Captain Wentworth helps Mrs. Smith to get some of her husband's money back and she stays a close friend of Anne's.
Anne and Captain Wentworth are utterly happy. The narrator ends with a few sentences on the Navy, a profession "which is, if possible, more distinguished in its domestic virtues than in its national importance."
Like many of Jane Austen's novels, Persuasion ends with a happy marriage. Anne and Captain Wentworth renew their love for each other and announce their engagement. Wentworth, who is now significantly richer than Sir Walter, is considered worthy enough to marry Anne. The Navy has given him the freedom of making a large fortune and of moving up substantially in society. This possibility for social mobility is what the narrator refers to in the closing line of the novel as the Navy's "domestic virtue." His position in the Navy allows Captain Wentworth to be considered deserving of Anne Elliot.
However, Captain Wentworth is not the only character whose social standing has changed. The Elliot family has been humbled by Sir Walter's significant debt. Although they were once an extremely wealthy family with a country estate, the Elliots are forced to rent their house and live more modestly. Although they retain their titles and high birth, wealth is an important factor in gauging social consequence. This fact is not lost on Sir Walter.

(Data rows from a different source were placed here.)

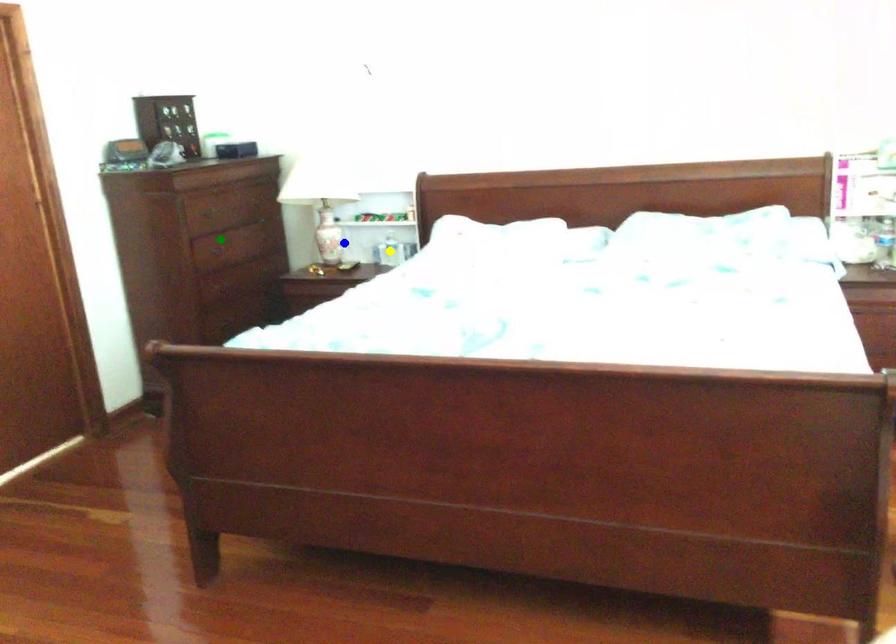
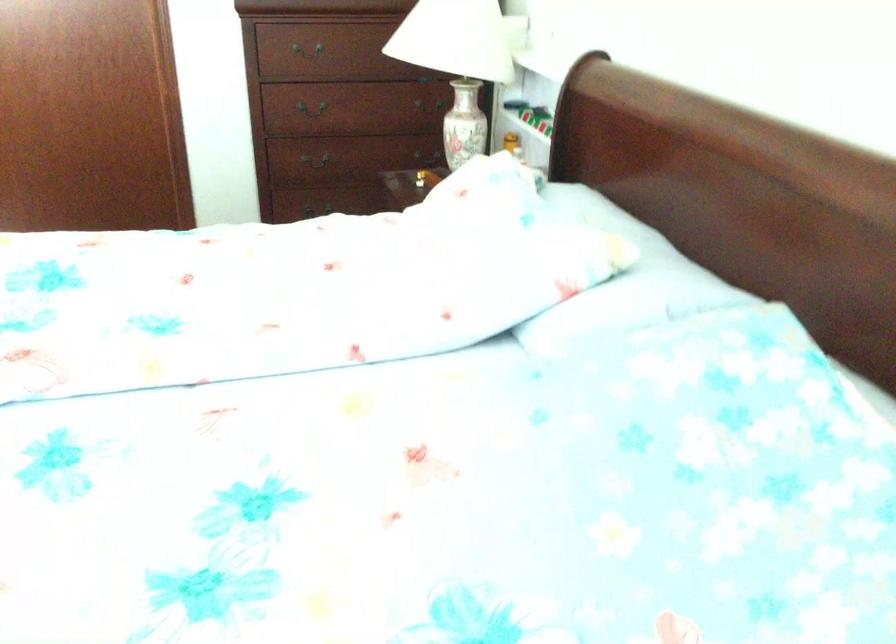
I am providing you with two images of the same scene from different viewpoints. Three points are marked in image1. Which point corresponds to a part or object that is occluded in image2?In image1, three points are marked. Which of them correspond to a part or object that is occluded in image2?Among the three points shown in image1, which one corresponds to a part or object that is no longer visible due to occlusion in image2?

Invisible in image2: yellow point.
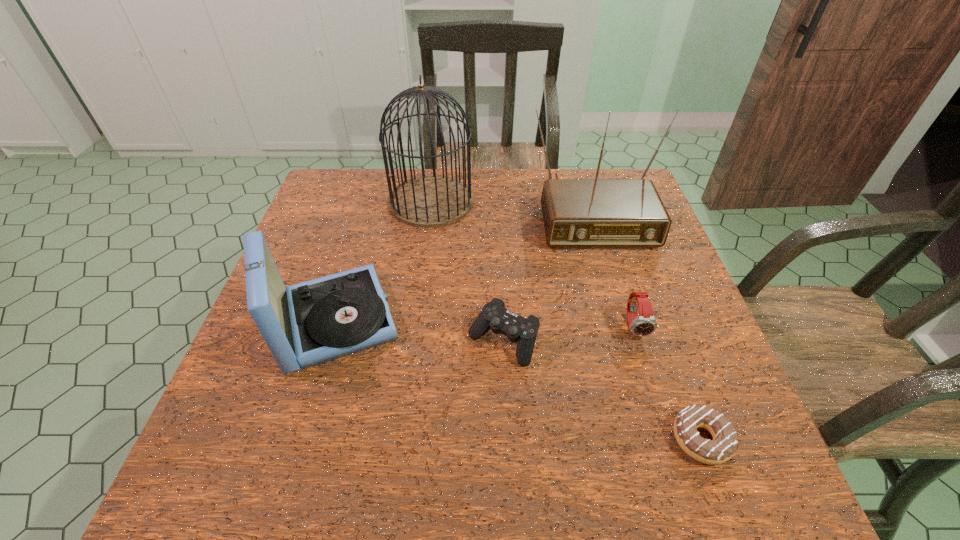
The width and height of the screenshot is (960, 540). I want to click on blank area in the image that satisfies the following two spatial constraints: 1. on the face of the fourth tallest object; 2. on the left side of the doughnut, so click(x=670, y=439).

Anne concludes that she was right to be persuaded eight years ago. This conclusion implies that she accepts a traditional interpretation of duty; she has an obligation to follow the advice of her family and form an appropriate match. For Anne, marriage is a subordination of the self to the social order. What allows Anne to marry Captain Wentworth eight years later is not that her ideas of duty have changed; it is the social order itself that is altered. The accepted social mobility of Naval officers is what allows Anne and Captain Wentworth to finally find happiness.